AlignedSeqsData#

class AlignedSeqsData(*, gapped_seqs: ndarray, names: tuple[str], alphabet: AlphabetABC, ungapped_seqs: dict[str, ndarray] | None = None, gaps: dict[str, ndarray] | None = None, offset: dict[str, int] | None = None, align_len: int | None = None, check: bool = True)#

The builtin cogent3 implementation of a container of aligned sequences underlying an Alignment. Indexing this object returns an AlignedDataView which can realise the corresponding slice as a string, bytes, or numpy array, gapped or ungapped.

Attributes:
align_len
alphabet
names
offset

returns the offset of each sequence in the Alignment

Methods

add_seqs(seqs[, force_unique_keys, offset])

Returns a new AlignedSeqsData object with added sequences.

from_names_and_array(*, names, data, alphabet)

Construct an AlignedSeqsData object from a list of names and a numpy array of aligned sequence data.

from_seqs(*, data, alphabet, **kwargs)

Construct an AlignedSeqsData object from a dict of aligned sequences

from_seqs_and_gaps(*, seqs, gaps, alphabet, ...)

Construct an AlignedSeqsData object from a dict of ungapped sequences and a corresponding dict of gap data.

get_gapped_seq_array(*, seqid[, start, ...])

Return sequence data corresponding to seqid as an array of indices.

get_gapped_seq_bytes(*, seqid[, start, ...])

Return sequence corresponding to seqid as a bytes string.

get_gapped_seq_str(*, seqid[, start, stop, step])

Return sequence corresponding to seqid as a string.

get_positions(names[, start, stop, step])

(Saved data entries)

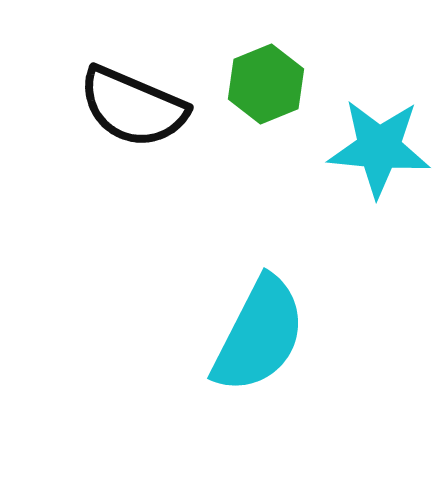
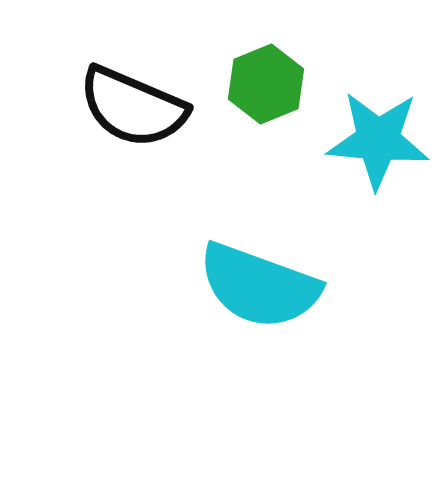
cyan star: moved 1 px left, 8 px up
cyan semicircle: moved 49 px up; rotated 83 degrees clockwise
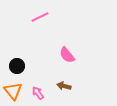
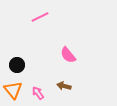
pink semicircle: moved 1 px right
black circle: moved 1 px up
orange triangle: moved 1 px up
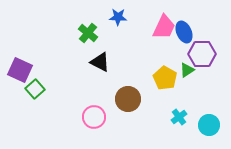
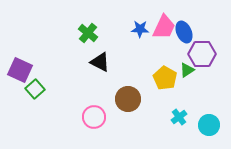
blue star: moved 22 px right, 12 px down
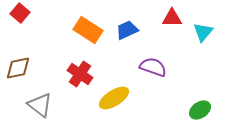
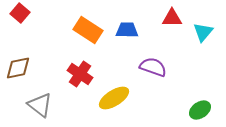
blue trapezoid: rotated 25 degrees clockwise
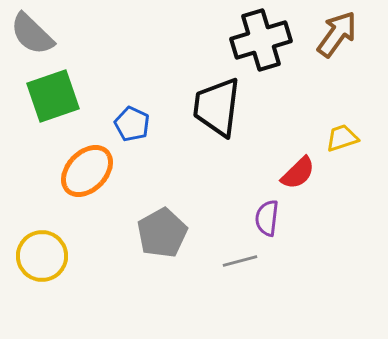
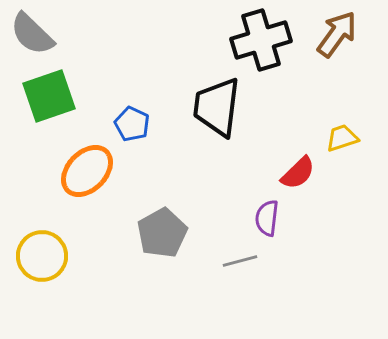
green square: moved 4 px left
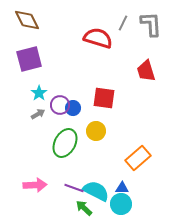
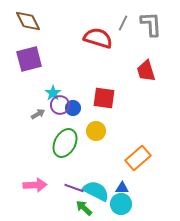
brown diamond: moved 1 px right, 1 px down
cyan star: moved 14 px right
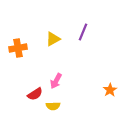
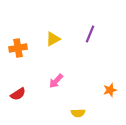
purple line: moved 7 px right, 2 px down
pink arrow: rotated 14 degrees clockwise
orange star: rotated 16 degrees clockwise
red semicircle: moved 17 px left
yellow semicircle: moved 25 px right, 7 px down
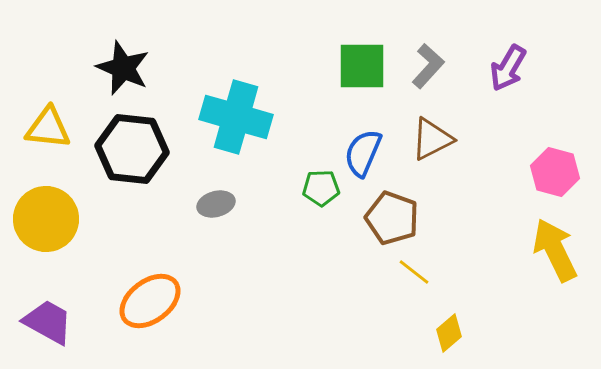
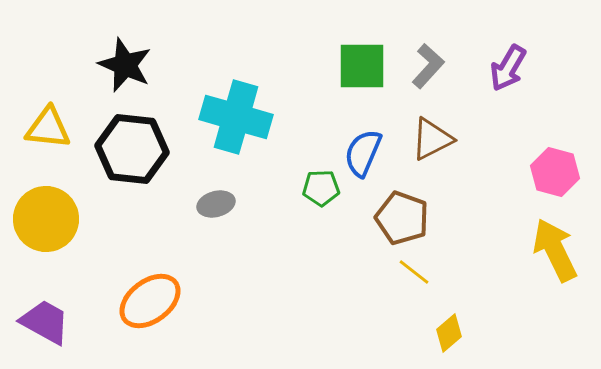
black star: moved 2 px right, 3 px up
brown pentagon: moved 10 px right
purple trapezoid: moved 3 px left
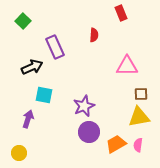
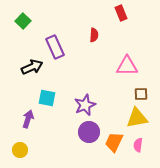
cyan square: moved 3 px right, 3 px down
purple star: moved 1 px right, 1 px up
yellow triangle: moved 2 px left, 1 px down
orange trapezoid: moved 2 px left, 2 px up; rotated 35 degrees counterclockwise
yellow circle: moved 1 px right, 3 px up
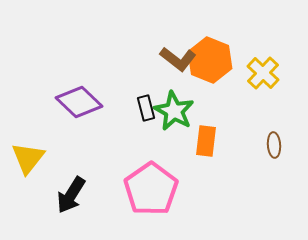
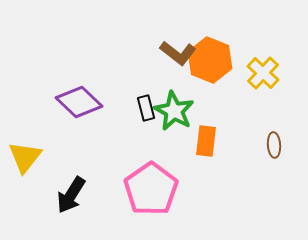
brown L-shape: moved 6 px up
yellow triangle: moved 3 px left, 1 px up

[Tasks]
a: According to the AlignedSeqsData documentation, what does indexing this object return?
b: In the rows, swap "yellow triangle" for "green triangle" on the lines from the one containing "brown L-shape: moved 6 px up" through the end of the rows, inclusive, and give back only those lines.

[Problem solutions]
a: An AlignedDataView.

b:
brown L-shape: moved 6 px up
green triangle: moved 3 px left, 1 px up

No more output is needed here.